When the Cougar offense wasn’t humming, it made it harder for everyone to hold things together. “We didn’t just break down hitting-wise, we broke down in our back row as well,” said libero Mia Cattaneo (‘17). “I think they had more digs than us, and usually we outdig the other team.” Cattaneo finished fourth in the NEWMAC in digs per set and made all-conference second-team.

The mood for the team was somber after the game. “I remember right after, I turned to [outside hitter] Ana [Mercado (‘19)] and said, ‘It’s not fair.’ We were in it, we worked so hard this season…and it just didn’t seem fair that they won,” said Sanford. “It was a sad moment,” said Glass-Smythe, “I cried, personally, because it was my last game.”

“There was a lot of crying,” said Sanford, “right afterwards, a couple people texted in our group chat, and everyone was like, ‘We played extremely hard, we did whatever we could do, and we need to be proud of ourselves and remember the feeling of winning.’”

A few days removed from the loss, members of the team are “still bummed,” according to Sanford, but are looking forward to next fall. “At one point I was like, ‘I can’t be heartbroken for too long because I’ve got next season to train for,’” said Webb. “You look at the past and you learn from it. I’m majoring in history, you look at it, you go, ‘Wow that kind of sucked,’ and you keep going.”

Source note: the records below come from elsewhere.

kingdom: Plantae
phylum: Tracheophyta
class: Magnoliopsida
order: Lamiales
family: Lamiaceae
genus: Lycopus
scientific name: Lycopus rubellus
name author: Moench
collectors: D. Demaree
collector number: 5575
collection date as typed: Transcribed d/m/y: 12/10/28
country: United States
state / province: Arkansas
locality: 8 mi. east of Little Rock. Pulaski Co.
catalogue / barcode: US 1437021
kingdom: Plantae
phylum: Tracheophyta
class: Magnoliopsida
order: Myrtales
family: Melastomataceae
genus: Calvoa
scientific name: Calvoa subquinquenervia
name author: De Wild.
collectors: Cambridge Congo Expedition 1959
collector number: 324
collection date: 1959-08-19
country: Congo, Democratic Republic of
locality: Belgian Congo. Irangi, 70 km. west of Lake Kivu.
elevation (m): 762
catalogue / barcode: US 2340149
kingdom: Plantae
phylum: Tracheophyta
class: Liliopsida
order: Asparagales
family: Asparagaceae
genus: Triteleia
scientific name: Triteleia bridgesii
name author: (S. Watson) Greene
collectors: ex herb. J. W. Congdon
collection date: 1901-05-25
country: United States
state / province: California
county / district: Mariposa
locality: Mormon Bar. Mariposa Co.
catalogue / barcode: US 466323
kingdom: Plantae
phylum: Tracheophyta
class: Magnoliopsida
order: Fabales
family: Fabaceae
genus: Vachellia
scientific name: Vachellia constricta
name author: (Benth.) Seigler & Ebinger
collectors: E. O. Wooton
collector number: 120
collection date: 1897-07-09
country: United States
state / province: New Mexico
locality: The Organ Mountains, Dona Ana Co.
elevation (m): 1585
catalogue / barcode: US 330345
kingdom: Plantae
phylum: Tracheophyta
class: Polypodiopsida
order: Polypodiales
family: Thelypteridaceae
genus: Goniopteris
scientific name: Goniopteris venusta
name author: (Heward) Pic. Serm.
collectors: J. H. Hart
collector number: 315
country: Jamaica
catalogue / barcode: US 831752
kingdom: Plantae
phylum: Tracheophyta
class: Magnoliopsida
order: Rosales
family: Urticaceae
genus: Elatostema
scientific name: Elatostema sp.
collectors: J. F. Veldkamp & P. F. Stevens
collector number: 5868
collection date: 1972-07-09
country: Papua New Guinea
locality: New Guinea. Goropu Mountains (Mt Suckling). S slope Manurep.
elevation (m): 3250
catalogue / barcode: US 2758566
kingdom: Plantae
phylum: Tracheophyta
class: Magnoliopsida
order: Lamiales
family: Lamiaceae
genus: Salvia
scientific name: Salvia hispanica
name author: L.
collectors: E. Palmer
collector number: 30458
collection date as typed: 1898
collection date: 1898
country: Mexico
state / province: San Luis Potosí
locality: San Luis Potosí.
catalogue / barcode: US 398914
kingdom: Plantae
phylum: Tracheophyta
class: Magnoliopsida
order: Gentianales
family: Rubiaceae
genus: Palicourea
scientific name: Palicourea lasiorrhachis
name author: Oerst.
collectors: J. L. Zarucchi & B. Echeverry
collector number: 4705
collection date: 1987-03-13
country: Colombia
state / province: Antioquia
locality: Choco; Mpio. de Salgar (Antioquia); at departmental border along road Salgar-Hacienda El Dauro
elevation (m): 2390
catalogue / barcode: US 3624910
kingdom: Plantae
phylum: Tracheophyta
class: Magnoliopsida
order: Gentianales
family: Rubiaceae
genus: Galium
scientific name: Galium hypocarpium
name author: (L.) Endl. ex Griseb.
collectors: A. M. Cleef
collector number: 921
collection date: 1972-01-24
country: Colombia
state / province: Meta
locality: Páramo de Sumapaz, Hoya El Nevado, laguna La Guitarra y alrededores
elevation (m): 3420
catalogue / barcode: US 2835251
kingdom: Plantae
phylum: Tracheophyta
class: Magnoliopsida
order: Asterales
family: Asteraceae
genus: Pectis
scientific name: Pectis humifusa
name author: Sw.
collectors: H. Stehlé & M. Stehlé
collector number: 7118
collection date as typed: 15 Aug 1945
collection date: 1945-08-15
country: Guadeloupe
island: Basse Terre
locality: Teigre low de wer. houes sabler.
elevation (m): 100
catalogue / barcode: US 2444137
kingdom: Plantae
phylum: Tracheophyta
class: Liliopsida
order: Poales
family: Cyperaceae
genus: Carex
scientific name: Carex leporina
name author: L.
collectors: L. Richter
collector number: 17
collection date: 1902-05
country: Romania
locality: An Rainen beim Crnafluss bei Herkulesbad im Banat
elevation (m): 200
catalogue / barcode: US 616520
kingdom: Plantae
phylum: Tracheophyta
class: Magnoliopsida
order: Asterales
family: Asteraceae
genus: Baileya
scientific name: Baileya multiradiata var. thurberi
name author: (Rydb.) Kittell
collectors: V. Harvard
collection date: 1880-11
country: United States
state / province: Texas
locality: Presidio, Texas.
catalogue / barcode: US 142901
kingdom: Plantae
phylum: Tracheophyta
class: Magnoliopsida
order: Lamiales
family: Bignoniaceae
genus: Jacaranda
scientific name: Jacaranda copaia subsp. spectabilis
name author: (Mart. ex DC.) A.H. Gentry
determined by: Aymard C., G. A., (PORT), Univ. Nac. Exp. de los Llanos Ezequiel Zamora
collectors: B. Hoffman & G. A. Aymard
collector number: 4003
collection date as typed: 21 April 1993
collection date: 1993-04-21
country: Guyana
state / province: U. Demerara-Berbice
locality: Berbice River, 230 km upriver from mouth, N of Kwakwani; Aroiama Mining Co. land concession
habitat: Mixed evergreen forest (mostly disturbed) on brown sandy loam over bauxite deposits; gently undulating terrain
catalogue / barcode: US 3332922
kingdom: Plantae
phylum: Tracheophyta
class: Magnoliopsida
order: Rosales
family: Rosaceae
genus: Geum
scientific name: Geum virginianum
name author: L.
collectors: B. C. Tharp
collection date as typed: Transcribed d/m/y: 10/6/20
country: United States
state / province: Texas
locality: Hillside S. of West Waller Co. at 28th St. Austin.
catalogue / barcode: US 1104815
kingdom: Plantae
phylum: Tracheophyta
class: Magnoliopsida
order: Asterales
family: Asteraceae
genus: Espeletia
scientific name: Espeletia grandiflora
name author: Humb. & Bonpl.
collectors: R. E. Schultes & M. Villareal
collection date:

Sanford, a fan of Major League Baseball, compared the Clark Volleyball to the Kansas City Royals, who lost to her hometown team, the San Francisco Giants, in the 2014 World Series. “The Giants were a powerhouse, kind of like Babson, and the Royals were inexperienced and lost to them, but the Royals won the next year.”

“The main takeaway is that we can do it…You just have to take something from this, and it’s going to strengthen us,” said Sanford. Cahoon echoed this belief, “This year, we had the depth, and we had the confidence to play with anyone on any given day,” he said.

Needless to say, the team expects to return to the playoffs next season, and is luckily only losing one player to graduation, albeit an important one in Glass-Smythe. The NEWMAC preseason rankings will probably project them to make the playoffs next year. “If they don’t, then we’ll just prove them wrong again,” said Ramos, “It’s great to do that.”